*** Opening of Reading passage ***

Hibernate Search 6, Are types from Japanese(kuromoji) Analysis plugin supported?

nemo · October 1, 2019, 7:51am

We have japanese customers we are being implemented the like query provided for DBMS.
The Like query has been slowed because of the large amount of data. we are being verified with hibernateSearch + elasticsearch.

This is because we are looking for a similar search function for the following types:

like ‘%日本プラ%’ // Can’t search by basic ngram / edgeNgram. I guest it is katakana so It can’t search.
like ‘%暁商%’ // Searchable by basic ngram / edgeNgram
like ‘%フィロ%’ // Can’t search by basic ngram / edgeNgram. I guest it is katakana so It can’t search.
like ‘%Ｉｓｌａｎｄｓ’ // Can’t search by basic ngram / edgeNgram.

I may be wrong, The Kuromoji Plugin contains several nice features for Katakana and Hiragana.
Is there already some kind of Japanese(kuromoji) Analysis support for Hibernate-Search?

ES-Japanes(Kuromoji) Analysis Plugin
Lucene-Analyzers-Kuromoji

yrodiere · October 1, 2019, 8:39am

If you install your plugin on your Elasticsearch cluster, then yes, you can definitely use the analyzers/tokenizers/filters provided by this plugin.

You will have to declare analyzers differently, though. From what I understand you’ve been using Lucene factories to declare analyzers. Hibernate Search automatically translates these to their Elasticsearch equivalent, but that prevents you from using anything that isn’t part of the default Lucene analyzers.

To go beyond that, you need to declare analyzers in a more “native” way. You have two options:

The cleanest solution is probably to use an analysis definition provider.
If you really want to use the @AnalyzerDef annotation, you can use Elasticsearch-specific factories

nemo · October 1, 2019, 8:50am

Thank you your advice.

Additional Comment
Could you verify that the compatibility information is correct?
When adding the Aphache lucene dependency in pom.xml and building, the following error occurs.

*** Close of Reading passage ***

What is being asked —
From the forum thread on Japanese analysis in Hibernate Search, extract everything from "You will have" down to "following error occurs.".

*** Opening of Material shown ***

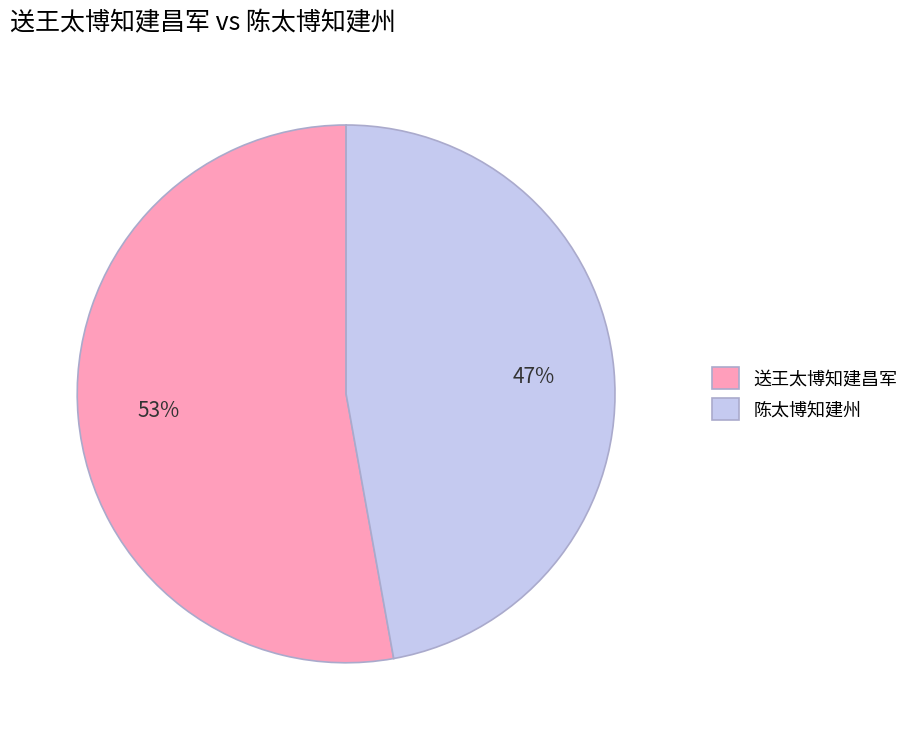

Is it true that 送王太博知建昌军 is 64% of the pie?

False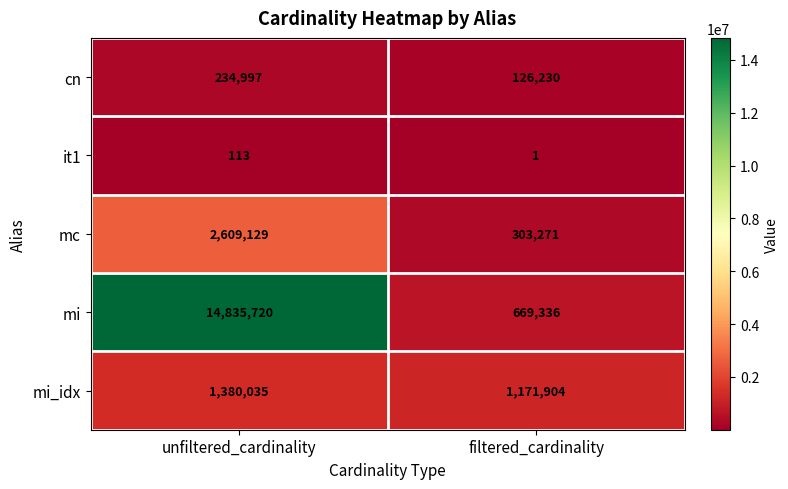

Rank the series at unfiltered_cardinality from highest to lowest value.

mi, mc, mi_idx, cn, it1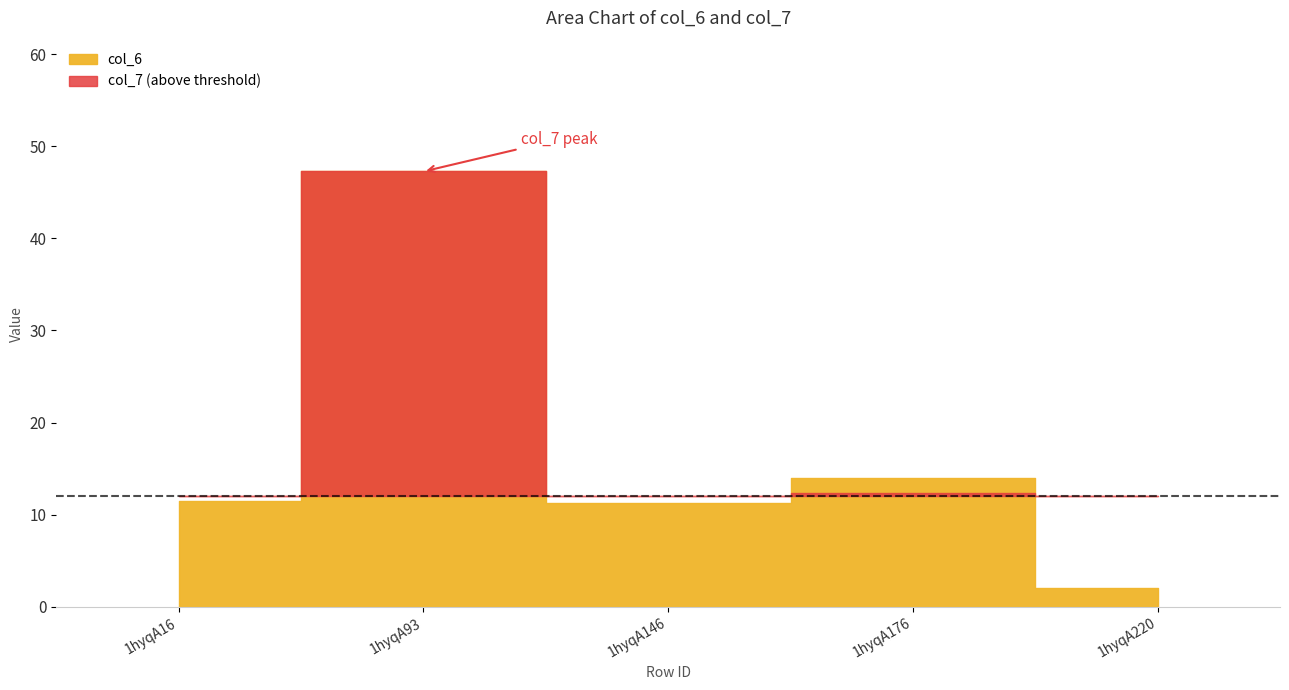

Which series has the largest total across all categories?

col_6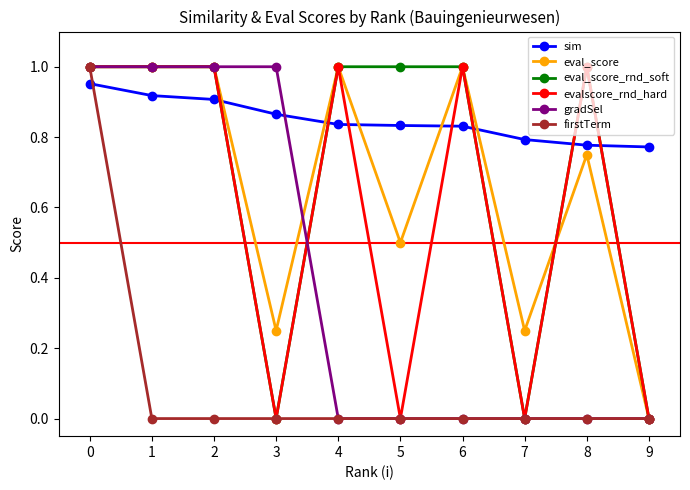

True or false: firstTerm has a value of 0.0 at 9.

True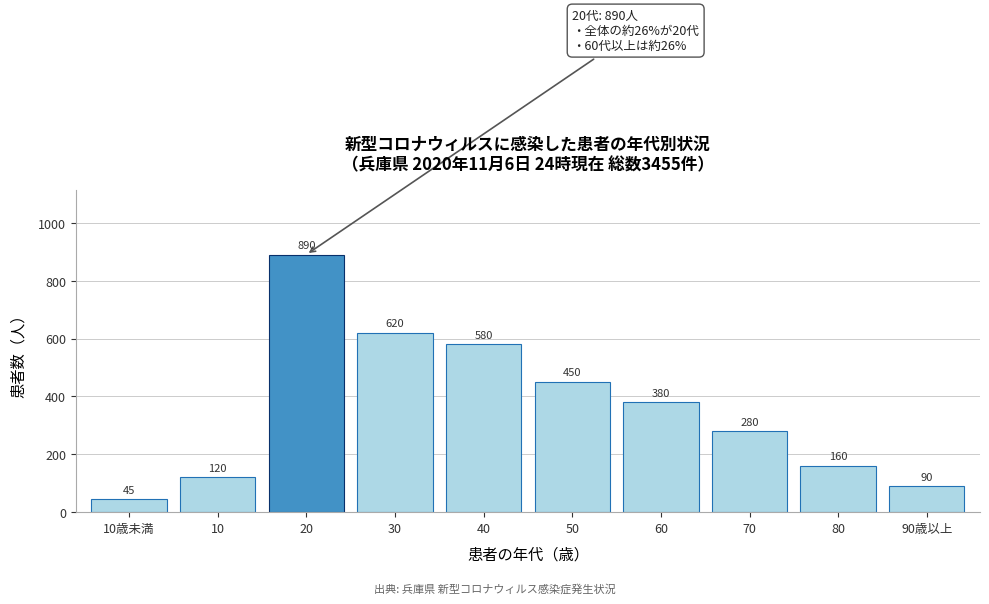

Reading right to left, what are all the values shown in this chart?

90	160	280	380	450	580	620	890	120	45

*** Close of Material shown ***

Result —
You will have to declare analyzers differently, though. From what I understand you’ve been using Lucene factories to declare analyzers. Hibernate Search automatically translates these to their Elasticsearch equivalent, but that prevents you from using anything that isn’t part of the default Lucene analyzers.

To go beyond that, you need to declare analyzers in a more “native” way. You have two options:

The cleanest solution is probably to use an analysis definition provider.
If you really want to use the @AnalyzerDef annotation, you can use Elasticsearch-specific factories

nemo · October 1, 2019, 8:50am

Thank you your advice.

Additional Comment
Could you verify that the compatibility information is correct?
When adding the Aphache lucene dependency in pom.xml and building, the following error occurs.